Early in Martin Edralin’s stubbornly pensive and endearingly fragile directorial debut Islands, the painfully shy middle-aged loner Joshua (Rogelio Balagtas) spends yet another day in his childhood home helping his parents with the laundry, when a sudden spill down the stairs leaves him and his father (Esteban Comilang) alone without a matron. Forced to reconcile with the irrevocable progress of time, the pair do their best to move forward in the wake of their loss, only to find themselves stuck in the muck and the mire of their codependent grief.
A big trend in 2021 SXSW genre releases has been dramas that contemplate the futility of existence, but forsake the traditional necessity of asking their protagonists to manifest an entire new reality in the name of pursuing their deepest passions. Travis Stevens’s Jakob’s Wife is a cautionary tale about men’s complacency in unhappy marriages; Wes Hurley’s Potato Dreams of America is an autobiographical dark comedy about a young homosexual man doing his best to rise above his oppressive, impoverished beginnings in the Soviet Union; Todd Stephens’s Swan Song centers around a dusty, retired hairdresser getting back in the saddle to style a late friend’s hair for her funeral; and Bradley Grant Smith’s Our Father asks two estranged sisters dealing with their dad’s death to look past the same tree-lined streets to try and witness the beauty in the banal.
A janitor at the local university, Islands follows Joshua as he quits his job after the death of his mother and uses what’s left of his savings to look after his father. His brother Paolo, a married man with children, suggests hiring a caretaker to lend a hand, noting that Joshua needs to look after himself, too. But the notion of breaking the same routine that has come to define his sheltered days is more terrifying than the thought of remaining shackled to his solitude. Time inches forward. Empty takeout boxes line the shelves. Longing prayer fills Joshua’s nights. TV static splinters the sunlight. Joshua’s father becomes less and less willing to leave the house, or even to move at all, for that matter. Rapid regression. Coddled catatonia. Suspended speech. Crippling agoraphobia. Walls closing in. Just when it seems that Joshua and his father might fossilize into their floral couch cushions, Sheila Lotuaco’s incendiary cousin Marisol steps foot in suburbia and promptly sets everything on fire.

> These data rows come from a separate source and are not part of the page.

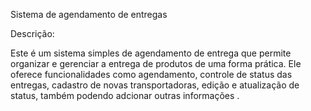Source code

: Sistema de agendamento de entregas

Descrição:

Este é um sistema simples de agendamento de entrega que permite organizar e gerenciar a entrega de produtos de uma forma prática. Ele oferece funcionalidades como agendamento, controle de status das entregas, cadastro de novas transportadoras, edição e atualização de status, também podendo adcionar outras informações . 


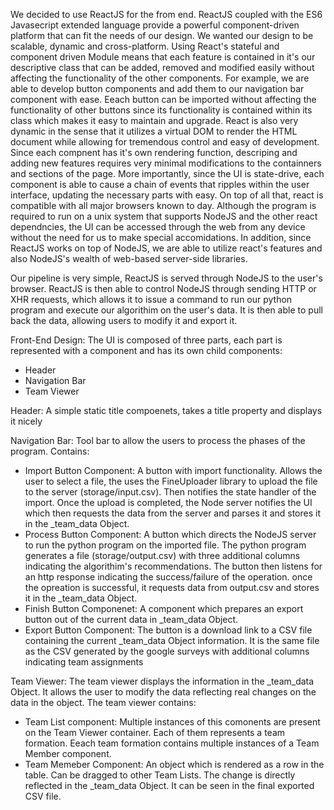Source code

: We decided to use ReactJS for the from end.
ReactJS coupled with the ES6 Javasecript extended language provide a powerful component-driven platform that can fit the needs of our design.
We wanted our design to be scalable, dynamic and cross-platform.
Using React's stateful and component driven Module means that each feature is contained in it's our descriptive class that can be added, removed and modified easily without affecting the functionality of the other components.
For example, we are able to develop button components and add them to our navigation bar component with ease. Eeach button can be imported without affecting the functionality of other buttons since its functionality is contained within its class which makes it easy to maintain and upgrade.
React is also very dynamic in the sense that it utilizes a virtual DOM to render the HTML document while allowing for tremendous control and easy of development. Since each compnent has it's own rendering function, descriping and adding new features requires very minimal modifications to the containners and sections of the page. More importantly, since the UI is state-drive, each component is able to cause a chain of events that ripples within the user interface, updating the necessary parts with easy.
On top of all that, react is compatible with all major browsers known to day. Although the program is required to run on a unix system that supports NodeJS and the other react dependncies, the UI can be accessed through the web from any device without the need for us to make special accomidations.
In addition, since ReactJS works on top of NodeJS, we are able to utilize react's features and also NodeJS's wealth of web-based server-side libraries.

Our pipeline is very simple, ReactJS is served through NodeJS to the user's browser. ReactJS is then able to control NodeJS through sending HTTP or XHR requests, which allows it to issue a command to run our python program and execute our algorithim on the user's data. It is then able to pull back the data, allowing users to modify it and export it.

Front-End Design:
The UI is composed of three parts, each part is represented with a component and has its own child components:
- Header
- Navigation Bar
- Team Viewer

Header:
A simple static title compoenets, takes a title property and displays it nicely

Navigation Bar:
Tool bar to allow the users to process the phases of the program. Contains:
- Import Button Component:
	A button with import functionality. Allows the user to select a file, the uses the FineUploader library to upload the file to the server (storage/input.csv). Then notifies the state handler of the import. Once the upload is completed, the Node server notifies the UI which then requests the data from the server and parses it and stores it in the _team_data Object.
- Process Button Component:
	A button which directs the NodeJS server to run the python program on the imported file. The python program generates a file (storage/output.csv) with three additional columns indicating the algorithim's recommendations. The button then listens for an http response indicating the success/failure of the operation. once the opreation is successful, it requests data from output.csv and stores it in the _team_data Object.
- Finish Button Componenet:
	A component which prepares an export button out of the current data in _team_data Object.
- Export Button Component:
	The button is a download link to a CSV file containing the current _team_data Object information. It is the same file as the CSV generated by the google surveys with additional columns indicating team assignments

Team Viewer:
The team viewer displays the information in the _team_data Object. It allows the user to modify the data reflecting real changes on the data in the object.
The team viewer contains:
- Team List component:
 Multiple instances of this comonents are present on the Team Viewer container. Each of them represents a team formation. Eeach team formation contains multiple instances of a Team Member component.
- Team Memeber Component:
 An object which is rendered as a row in the table. Can be dragged to other Team Lists. The change is directly reflected in the _team_data Object. It can be seen in the final exported CSV file.
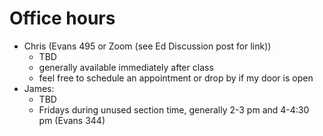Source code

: # Office hours

  - Chris (Evans 495 or Zoom (see Ed Discussion post for link))
     - TBD
     - generally available immediately after class
     - feel free to schedule an appointment or drop by if my door is open
   - James:
     - TBD
     - Fridays during unused section time, generally 2-3 pm and 4-4:30 pm (Evans 344)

Like a ship with the lights out at sea, Joshua drifts further and further away from anything resembling human connection. Isolation turns kindred spirits into lonely floating land masses, but the dissonance isn’t the only characterization embodying the movie’s magnum opus. This is a Filipino film, through and through, from the line dancing, to the chopping of a whole chicken with a meat cleaver. The zest of the culture represented on screen gives Islands its gravitas, and in its specificity, the feature breeds uplifting universality.

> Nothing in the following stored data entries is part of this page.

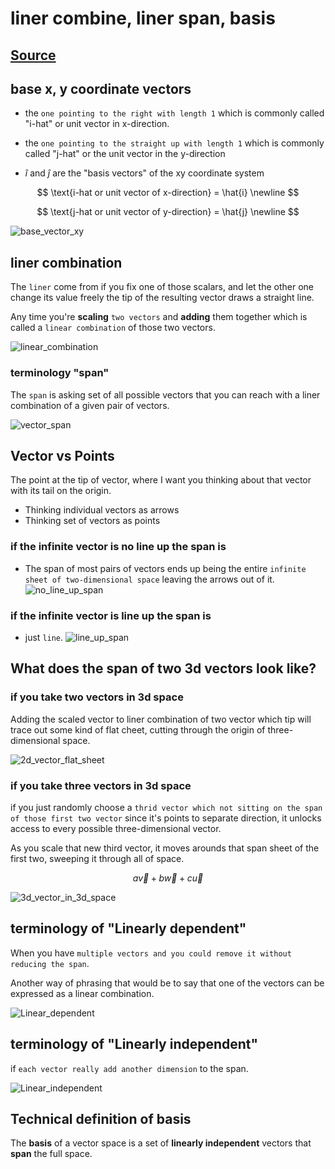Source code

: # liner combine, liner span, basis

## [Source](https://www.youtube.com/watch?v=k7RM-ot2NWY&list=PLZHQObOWTQDPD3MizzM2xVFitgF8hE_ab&index=2&ab_channel=3Blue1Brown)

## base x, y coordinate vectors

- the `one pointing to the right with length 1` which is commonly called "i-hat" or unit vector in x-direction.

- the `one pointing to the straight up with length 1` which is commonly called "j-hat" or the unit vector in the y-direction

- $\hat{i}$ and  $\hat{j}$ are the "basis vectors" of the xy coordinate system

$$
\text{i-hat or unit vector of x-direction} = \hat{i} \newline
$$

$$
\text{j-hat or unit vector of y-direction} = \hat{j} \newline
$$

![base_vector_xy](../asset/base_x_y_vector.drawio.svg)

## liner combination

The `liner` come from if you fix one of those scalars, and let the other one change its value freely the tip of the resulting vector draws a straight line.

Any time you're **scaling** `two vectors` and **adding** them together which is called a `linear combination` of those two vectors.

![linear_combination](../asset//linear_combination.drawio.svg)

### terminology "span"

The `span` is asking set of all possible vectors that you can reach with a liner combination of a given pair of vectors.

![vector_span](../asset/vector_span.drawio.svg)

## Vector vs Points

The point at the tip of vector, where I want you thinking about that vector with its tail on the origin.

- Thinking individual vectors as arrows
- Thinking set of vectors as points

### if the infinite vector is no line up the span is

- The span of most pairs of vectors ends up being the entire `infinite sheet of two-dimensional space` leaving the arrows out of it.
![no_line_up_span](../asset//no_line_up_vector.drawio.svg)

### if the infinite vector is line up the span is

- just `line`.
![line_up_span](../asset/line_up_vector.drawio.svg)

## What does the span of two 3d vectors look like?

### if you take two vectors in 3d space

Adding the scaled vector to liner combination of two vector which tip will trace out some kind of flat cheet, cutting through the origin of three-dimensional space.

![2d_vector_flat_sheet](../asset/3d_2vector_flat_sheet.drawio.svg)

### if you take three vectors in 3d space

if you just randomly choose a `thrid vector which not sitting on the span of those first two vector` since it's points to separate direction, it unlocks access to every possible three-dimensional vector.

As you scale that new third vector, it moves arounds that span sheet of the first two, sweeping it through all of space.

$$
a\overrightarrow{v} + b\overrightarrow{w} + c\overrightarrow{u}
$$

![3d_vector_in_3d_space](../asset/3d_3vector.drawio.svg)

## terminology of "Linearly dependent"

When you have `multiple vectors and you could remove it without reducing the span`.

Another way of phrasing that would be to say that one of the vectors can be expressed as a linear combination.

![Linear_dependent](../asset//linear_dependent.drawio.svg)

## terminology of "Linearly independent"

if `each vector really add another dimension` to the span.

![Linear_independent](../asset//linear_indepenent.drawio.svg)

## Technical definition of basis

The **basis** of a vector space is a set of **linearly independent** vectors that **span** the full space.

The construction of the script makes the ending arguably somewhat predictable, but it doesn’t diminish the impact of the final moments in any way. Balagtas plays the role of a man marooned in his own reclusive corner of the world with such heartbreaking authenticity that no matter how strange his actions may come across, you still find him plausible and appealing. His childlike confusion precedes his unconventional rituals. As he begins to break free from the worldview that has confined him, the journey from living underwater to approaching dry land becomes a quest in which you wish him success. Islands is a poignant and engrossing reminder that you’re never too old to start living. It’s never too late to develop a lust for life.